В омском ТЮЗе состоялась премьера спектакля «Собачье сердце» по повести Михаила Булгакова.
Произведения Булгакова приобретают сегодня невероятную популярность в театре и кино. В Омске постановки тоже появляются одна за другой. Видимо, нынешнее время вновь соответствует аллегорическим булгаковским пророчествам.
«Собачье сердце» – это и иронический, и в то же время тревожный взгляд на эпоху революционных перемен. Спектакль ТЮЗа, как и повесть (написанная, кстати, почти сто лет назад – в 1925 году), начинается в продуваемой ветрами московской подворотне, где страдает от холода, голода и несправедливых обид бродячий пес. Шарик – планшетная кукла, с ней работает актер Григорий ВОЛОКИТИН, которому предстоит воплощать и человеческую ипостась. Он одет в такое же рубище, каким выглядят облезлые бока собаки.

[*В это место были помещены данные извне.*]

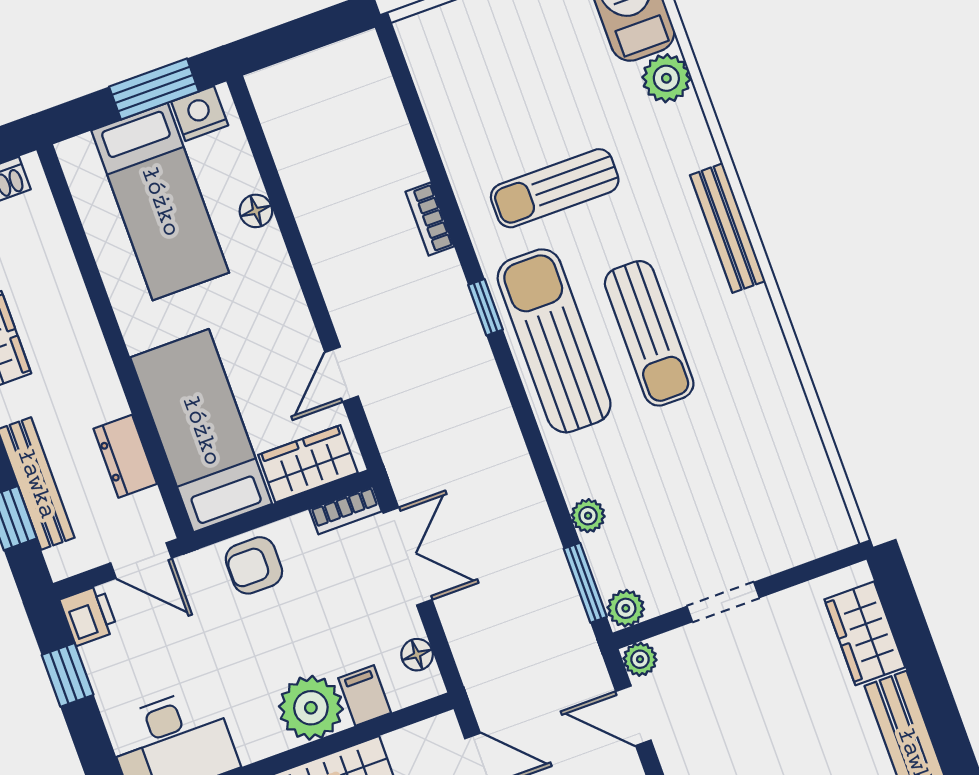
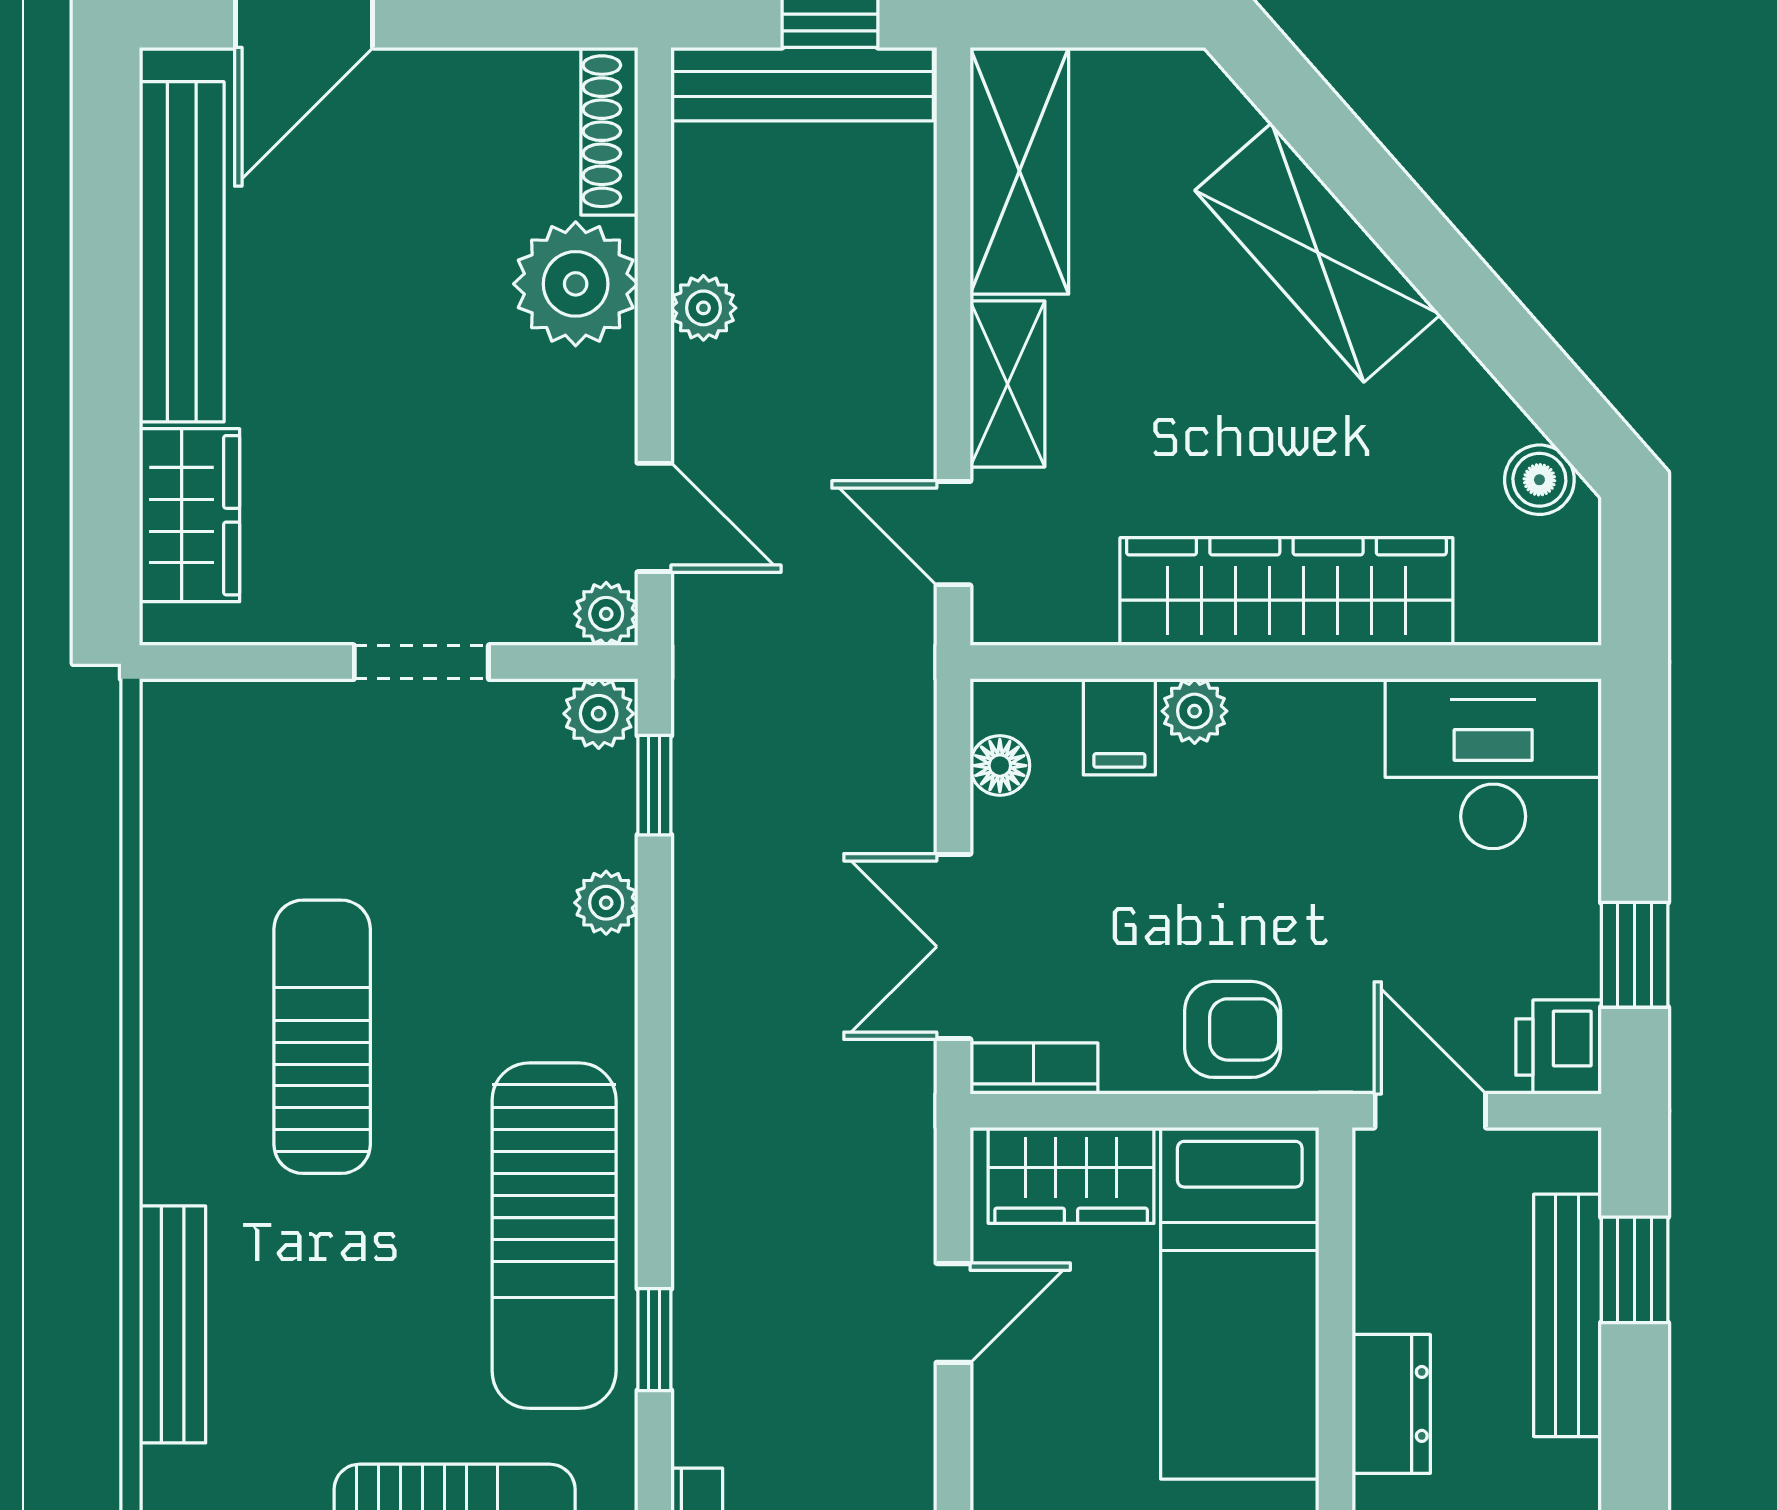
sun lounger: (649, 333) -> (322, 1037), moved
dresser: (125, 456) -> (1391, 1404), moved
window: (585, 583) -> (654, 785), width x0.67
plant: (311, 708) -> (1195, 711), width x0.53, depth x0.53

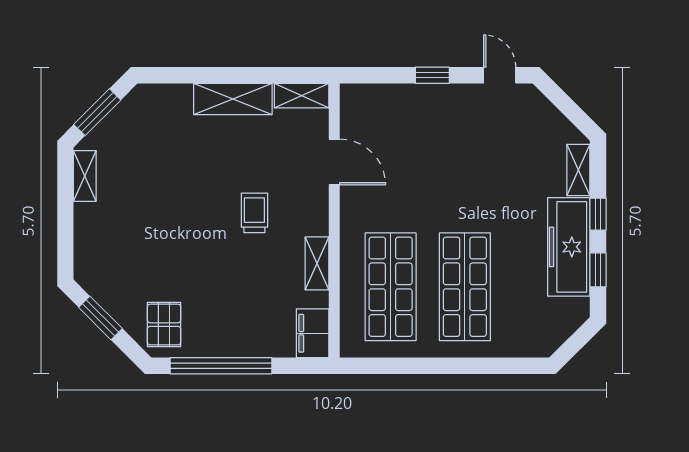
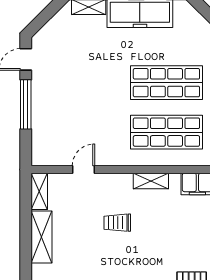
window: (432, 75) -> (26, 104), width x2.17
door: (334, 162) -> (83, 170), width x0.73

И кажется, что это и есть собачья душа, поскольку «собака тоже человек».
Всё остальное действие происходит в квартире профессора Преображенского (Виталий СОСОЙ), остающейся островком прежней жизни с ее неизменными ритуалами. Такими, как обед, к которому непременно расстилаются белоснежные скатерти, подаются дорогие тарелки с семгой и чем-то аппетитно ворчащим под крышкой. Отлаженный быт кажется незыблемым, но… Открывается дверь, и в ирреальном свете и дыме появляется толпа людей в серых шинелях с красным флагом. Она перемещается, как огромный ком (браво за эффектное пластическое решение!). Этот революционный апокалипсис прокатывается по квартире профессора неоднократно, в конце концов увлекая за собой прислугу и оставляя лишь руины.
Метафора, может быть, слишком очевидная, но трагическое расщепление мира на несовместимые слои – главное ощущение, которое оставляет спектакль. Проблема отсутствия взаимопонимания тут не только в глобальных масштабах, но и в очень узких. Вот и профессор Преображенский, отрицающий всяческий террор и утверждающий, что успеха в любом деле можно достичь только добром, общается с внезапно «очеловечившимся» вследствие его эксперимента псом лишь на уровне окриков «нельзя» и «не сметь». «Вы – лабораторное существо», – постоянно напоминает он Шарикову. А тому ведь, хоть он, конечно не подарок: хамовит, невежествен и всё у него косо и убого, – хочется, чтобы с ним говорили, как с человеком. Потому его и тянет к домкомовцам, что там его признают равным.
Интересно, что автор инсценировки и режиссер-постановщик Андрей ШЛЯПИН делает гурмана и афориста Преображенского человеком среднего возраста (у Булгакова ему за шестьдесят), немногим старше своего ассистента доктора Борменталя (Кирилл ФРИЦ). Это не «отживший элемент», он принадлежит настоящему времени и как-то должен с ним уживаться.
В булгаковский текст удачно вплетаются фрагменты романа Анатолия Мариенгофа «Циники». В телефонном разговоре с невидимым Владимиром Ирина Сергеевна (Анастасия ШЕСТАКОВА) иронизирует над практичными поклонниками, которые тащат дамам мешки с мукой вместо цветов, и выражает озабоченность: «А может случиться так, что в Москве нельзя будет достать французской краски для губ? Как же жить тогда?» Ириной Сергеевной становится в спектакле горничная Зинаида Прокопьевна, а экономкой Натальей Ивановной (Галина ВОЛОКИТИНА) – кухарка Дарья Петровна. Персонажи приобретают тут большее значение, чем в литературном первоисточнике. Утонченность двух женщин подчеркивает хрупкость старого мира, трещащего под напором новой, грубой силы.
Непривычным предстает и председатель домового комитета Швондер в исполнении Тимофея ГРЕКОВА. Усталый человек в пенсне – это не пролетарий, дорвавшийся до власти, а, скорее всего, один из тех интеллигентов, которые сознательно примкнули к революции. И его противостояние с профессором – конфликт с классом, от которого он отрекся.
Песня Булаты Окуджавы «Примета» – музыкальный и в целом смысловой рефрен спектакля. Он развивается от куплета к куплету:
«Если ворон в вышине.
Дело, стало быть, к войне».
«Чтобы ворона убить,
Надо ружья зарядить.
А как станем заряжать,
Всем захочется стрелять.
Ну, а как стрельба пойдет,
Пуля дырочку найдет».
Это о цепной реакции насилия, о его замкнутом круге. В финале спектакля вторично прооперированный Шариков вновь превращается в пса. Но образ его не уходит, появляется как зловещая тень, начинает выносить приговор. Всем. Звучат выстрелы, падают тела.
«Во – и боле никого,
Кроме ворона того».
И понимаешь: опасность была не в конкретном персонаже – опасно, когда наступает время Шариковых.